# Partitions Basics

- Partitions are logical divisions of your data
- Each node in the cluster contains one or more partitions

In [31]:
from pyspark.sql import SparkSession
from pyspark.sql.functions import when, col, count, format_number
from pyspark.sql import functions as f

In [32]:
spark = SparkSession \
    .builder \
    .appName("Spark Tutorial") \
    .master("local[4]") \
    .config("spark.driver.host", "localhost") \
    .enableHiveSupport() \
    .getOrCreate()

In [33]:
spark.sparkContext.uiWebUrl

'http://localhost:4040'

##### Default Behavior
Spark initially distributes based on cores, but that's just the default behavior

In [46]:
print(f"Default parallelism: {spark.sparkContext.defaultParallelism}")

Default parallelism: 4


## Dataset

- Synthetic dataset obtained from Kaggle [here](https://www.kaggle.com/datasets/iamsouravbanerjee/airline-dataset/data?select=Airline+Dataset+Updated+-+v2.csv)

In [35]:
df = spark.read.csv('airlines.csv', header=True, inferSchema=True)
df.show(n=10)

+------------+----------+---------+------+---+--------------------+--------------------+--------------------+--------------+-----------------+-------------+--------------+---------------+-------------------+-------------+
|Passenger ID|First Name|Last Name|Gender|Age|         Nationality|        Airport Name|Airport Country Code|  Country Name|Airport Continent|   Continents|Departure Date|Arrival Airport|         Pilot Name|Flight Status|
+------------+----------+---------+------+---+--------------------+--------------------+--------------------+--------------+-----------------+-------------+--------------+---------------+-------------------+-------------+
|      ABVWIg|    Edithe|   Leggis|Female| 62|               Japan|    Coldfoot Airport|                  US| United States|              NAM|North America|     6/28/2022|            CXF|Fransisco Hazeldine|      On Time|
|      jkXXAX|    Elwood|     Catt|  Male| 62|           Nicaragua|   Kugluktuk Airport|                  CA|   

In [36]:
df.dtypes

[('Passenger ID', 'string'),
 ('First Name', 'string'),
 ('Last Name', 'string'),
 ('Gender', 'string'),
 ('Age', 'int'),
 ('Nationality', 'string'),
 ('Airport Name', 'string'),
 ('Airport Country Code', 'string'),
 ('Country Name', 'string'),
 ('Airport Continent', 'string'),
 ('Continents', 'string'),
 ('Departure Date', 'string'),
 ('Arrival Airport', 'string'),
 ('Pilot Name', 'string'),
 ('Flight Status', 'string')]

In [37]:
print(f'Number of partitions {df.rdd.getNumPartitions()}')
print(f'Number of rows {df.count()}')

Number of partitions 4
Number of rows 98619


## Percentage of cancelled fligths

In [38]:
def calculate_cancellation_percentages(df):
    # Add cancellation flag
    df_with_flag = df.withColumn('is_cancelled', 
        when(col('Flight Status') == 'Cancelled', 1).otherwise(0))
    
    # Calculate percentages by country
    result = df_with_flag.groupBy('Country Name').agg(
        (count(when(col('is_cancelled') == 1, True)) / count('*')).alias('cancellation_percentage'),
        count('*').alias('total_flights')
    )

..........

▸ Task 1: In the Spark partitions notebook, edit the section that opens with the words "- Synthetic dataset" and closes with "spark.read.csv('airlines.csv', header=True, inferSchema=True)", changing "Synthetic" to "Artificial", and give that section back in full.
▸ Task 2: What row count does the Spark partitions notebook report for the airline dataset?

..........

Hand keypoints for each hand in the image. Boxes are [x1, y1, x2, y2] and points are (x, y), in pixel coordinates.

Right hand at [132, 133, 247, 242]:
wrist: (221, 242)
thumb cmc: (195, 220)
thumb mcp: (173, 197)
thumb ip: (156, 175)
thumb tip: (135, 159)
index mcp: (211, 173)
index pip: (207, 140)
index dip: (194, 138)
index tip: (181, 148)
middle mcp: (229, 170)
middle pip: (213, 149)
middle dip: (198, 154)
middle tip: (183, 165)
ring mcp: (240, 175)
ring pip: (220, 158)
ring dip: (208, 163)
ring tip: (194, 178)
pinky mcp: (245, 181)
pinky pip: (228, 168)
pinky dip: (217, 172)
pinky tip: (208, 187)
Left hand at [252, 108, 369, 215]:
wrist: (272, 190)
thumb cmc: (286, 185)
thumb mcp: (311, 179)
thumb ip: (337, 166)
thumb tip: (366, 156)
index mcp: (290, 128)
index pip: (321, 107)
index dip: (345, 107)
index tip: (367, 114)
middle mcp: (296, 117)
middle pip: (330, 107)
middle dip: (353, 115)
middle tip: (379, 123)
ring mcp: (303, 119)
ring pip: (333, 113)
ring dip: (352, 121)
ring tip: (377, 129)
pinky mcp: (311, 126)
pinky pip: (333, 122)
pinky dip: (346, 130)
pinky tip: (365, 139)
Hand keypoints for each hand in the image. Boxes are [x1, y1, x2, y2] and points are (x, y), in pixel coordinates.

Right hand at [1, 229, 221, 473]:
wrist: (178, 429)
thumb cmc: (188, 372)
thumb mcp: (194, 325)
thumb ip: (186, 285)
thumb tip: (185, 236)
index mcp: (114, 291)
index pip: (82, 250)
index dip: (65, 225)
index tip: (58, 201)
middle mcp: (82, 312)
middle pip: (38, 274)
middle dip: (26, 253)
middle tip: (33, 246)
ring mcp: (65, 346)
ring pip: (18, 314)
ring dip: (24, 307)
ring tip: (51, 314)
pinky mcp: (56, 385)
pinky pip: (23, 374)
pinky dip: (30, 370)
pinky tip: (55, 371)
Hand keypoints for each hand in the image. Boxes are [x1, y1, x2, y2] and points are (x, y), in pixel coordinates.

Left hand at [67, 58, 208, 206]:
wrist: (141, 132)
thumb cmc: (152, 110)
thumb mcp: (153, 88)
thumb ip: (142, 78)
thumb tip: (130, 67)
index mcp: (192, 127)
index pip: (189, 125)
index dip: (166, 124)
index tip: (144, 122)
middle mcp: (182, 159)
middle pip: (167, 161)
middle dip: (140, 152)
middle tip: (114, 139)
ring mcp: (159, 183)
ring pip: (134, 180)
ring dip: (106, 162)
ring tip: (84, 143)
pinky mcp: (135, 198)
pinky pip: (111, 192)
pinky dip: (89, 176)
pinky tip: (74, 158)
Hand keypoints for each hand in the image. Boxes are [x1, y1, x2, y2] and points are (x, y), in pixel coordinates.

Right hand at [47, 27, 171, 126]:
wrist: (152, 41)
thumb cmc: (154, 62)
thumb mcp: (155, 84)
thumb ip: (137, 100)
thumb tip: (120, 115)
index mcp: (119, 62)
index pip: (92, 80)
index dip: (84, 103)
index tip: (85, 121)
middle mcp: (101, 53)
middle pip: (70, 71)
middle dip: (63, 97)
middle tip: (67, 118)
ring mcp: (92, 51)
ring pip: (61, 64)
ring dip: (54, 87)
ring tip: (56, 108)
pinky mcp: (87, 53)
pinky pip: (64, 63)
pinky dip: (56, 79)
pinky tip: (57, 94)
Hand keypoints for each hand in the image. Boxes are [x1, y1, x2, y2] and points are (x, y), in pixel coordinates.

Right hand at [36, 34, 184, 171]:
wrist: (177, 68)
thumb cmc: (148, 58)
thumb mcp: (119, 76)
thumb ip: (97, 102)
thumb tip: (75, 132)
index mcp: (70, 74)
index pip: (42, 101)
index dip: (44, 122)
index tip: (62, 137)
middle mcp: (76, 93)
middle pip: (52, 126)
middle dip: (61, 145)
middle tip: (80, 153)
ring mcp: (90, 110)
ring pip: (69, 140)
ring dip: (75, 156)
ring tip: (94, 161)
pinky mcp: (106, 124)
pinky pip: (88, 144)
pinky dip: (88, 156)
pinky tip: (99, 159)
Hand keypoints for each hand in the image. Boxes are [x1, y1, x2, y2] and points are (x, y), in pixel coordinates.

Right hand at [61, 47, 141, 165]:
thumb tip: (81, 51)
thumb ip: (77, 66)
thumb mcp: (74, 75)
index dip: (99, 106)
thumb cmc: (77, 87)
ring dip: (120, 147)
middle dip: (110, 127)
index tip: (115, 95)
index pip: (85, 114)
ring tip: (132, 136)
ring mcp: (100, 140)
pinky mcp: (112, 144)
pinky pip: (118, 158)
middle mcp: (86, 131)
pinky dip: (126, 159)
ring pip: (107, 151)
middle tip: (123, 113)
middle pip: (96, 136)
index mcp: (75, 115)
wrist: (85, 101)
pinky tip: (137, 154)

..........

▸ Your response 1:
- Artificial dataset obtained from Kaggle [here](https://www.kaggle.com/datasets/iamsouravbanerjee/airline-dataset/data?select=Airline+Dataset+Updated+-+v2.csv)

In [35]:
df = spark.read.csv('airlines.csv', header=True, inferSchema=True)

▸ Your response 2: 98619